Jeanne de La Motte was almost certainly the mastermind behind the theft of the diamond necklace that caused the downfall of the ancien regime in France. If you want her full story click here. If you want the short version of the Affair of the Diamond Necklace, look above for “The Short Story”.
In May, 1786, Jeanne de La Motte was sentenced to be publicly flogged, branded on both shoulders, and imprisoned for life with all of her goods forfeit to the crown. There is almost no mistake that Jeanne’s gains were ill-gotten. She had duped a Cardinal out of a large amount of money, then used the Cardinal to orchestrate the heist of a diamond necklace worth a fortune. Still, the sentence was harsh. This was because the main offense was criminal disrespect for the person of the queen, Marie-Antoinette. It seems that during her efforts to swindle the Cardinal, Jeanne had made him believe the Queen wanted to buy the diamond necklace with him as her secret go-between. In order to convince him, Jeanne hired a whore to play the part of the Queen in the gardens of the Chateau de Versailles. This was very bad for the Queen’s reputation, because many people believed she was capable of meeting a Cardinal with a bad reputation at midnight in the gardens.
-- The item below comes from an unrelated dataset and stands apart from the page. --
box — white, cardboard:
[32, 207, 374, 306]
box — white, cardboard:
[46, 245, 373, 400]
In any case, once she had been beaten and branded, she was put into the Salpetriere prison for women. It was from here that she made a daring and heroic escape. She fled across France and made her way to London.
The English naturally welcomed her with open arms. After all, England was always willing to embarrass France, their
perennial rival. Jeanne was certainly not quiet, either. She had said some rather nasty things during the trial, and she kept up the flow of vitriol while in London. Many of her accusations against the Queen stuck; as the Revolution began to get off the ground, Jeanne was in London, happily writing tell-all memoirs that put Marie-Antoinette in a very bad light–if you believed what Jeanne said (for the record, I believe very little of it).
On August 23, 1791, the Courier and the Chronicle of London carried the death notice of Jeanne de La Motte-Vaois, self-style Comtesse de La Motte. Her death was the result of injuries from falling out of a third-story window.
The question now as then is, how came she to fall out of the window?
It might have been an accident. The Abbé Georgel, a friend of the Cardinal’s, claims that after a night of drunken debauchery, a tipsy Jeanne accidentally went out the window. He also adds that it was God’s judgment on her for being wicked, but then again he never really liked her.
Jeanne might have been pushed. British newspapers reported that bailiffs had come to collect debts owed by Jeanne. Nicolas de La Motte, Jeanne’s husband, claimed that it was agents of the Duc d’Orleans, who wanted Jeanne to return to Paris for political reasons. Nicolas paints a story of the poor woman’s terror as she’s pursued by these men. He says the Duc d’Orleans men tried to arrest her on trumped up charges of debt. Jeanne sent out the maid, trying to get help, but the maid returned with no one. When it appeared there was no help to be had, she dashed for the door. Instead of getting into one of the passing cabs or carriages, she went to her neighbor’s house. The neighbor tried to protect her by saying that he had no fugitive in his house when the men came after her. The men battered down the door anyway and started searching the house. Jeanne was on the third floor, waiting as they moved up the floors searching for her. They started to break through the door to the room where she hid. She ran to the window, went over the railing, and held on with every intention of letting go and falling to the ground below if her pursuers made it through the door. The door cracked; Jeanne let go. This, at least, is how Nicolas de La Motte tells the story. How much of it is true is really anyone’s guess. But it’s possible that she was “helped” out the window by these alleged men.
Or, Jeanne might have committed suicide. This sounds like what Nicolas is implying happened, albeit suicide under duress. Jeanne actually had a history of suicidal behavior, which she talked about herself (after the death of twin sons, she says that she took a pair of pistols and was about to shoot herself but decided not to at the last second). Her memoirs from the time of her death make it sounds as though she was not suicidal–she talks about never giving up in her fight against her enemies–but in a moment of panic or distress, it’s entirely possible.
Exactly what happened is unclear. But what is clear is that Jeanne did not die immediately. She was badly injured, and suffered for several days before passing on.
As Jeanne lay dying, the situation in France was quickly heating up. The royal family made an ill-advised attempt to escape France, but were caught at Varennes. The attempt was a disaster for the royal family, who was now looked at with suspicion by all of France. They were brought back to Paris to be put under harsher arrest. The news reached Jeanne on her sickbed as she lay dying from the injuries sustained in the fall out the window. Jeanne considered the Queen her personal enemy, and she must have relished the humiliation and failure of the royal family. In many ways, it was Jeanne’s venomous words and accusations that led to the hatred that Marie-Antoinette received. It’s ironic, then, that Jeanne died in 1791, just about two years before the Queen would have her head cut off by guillotine.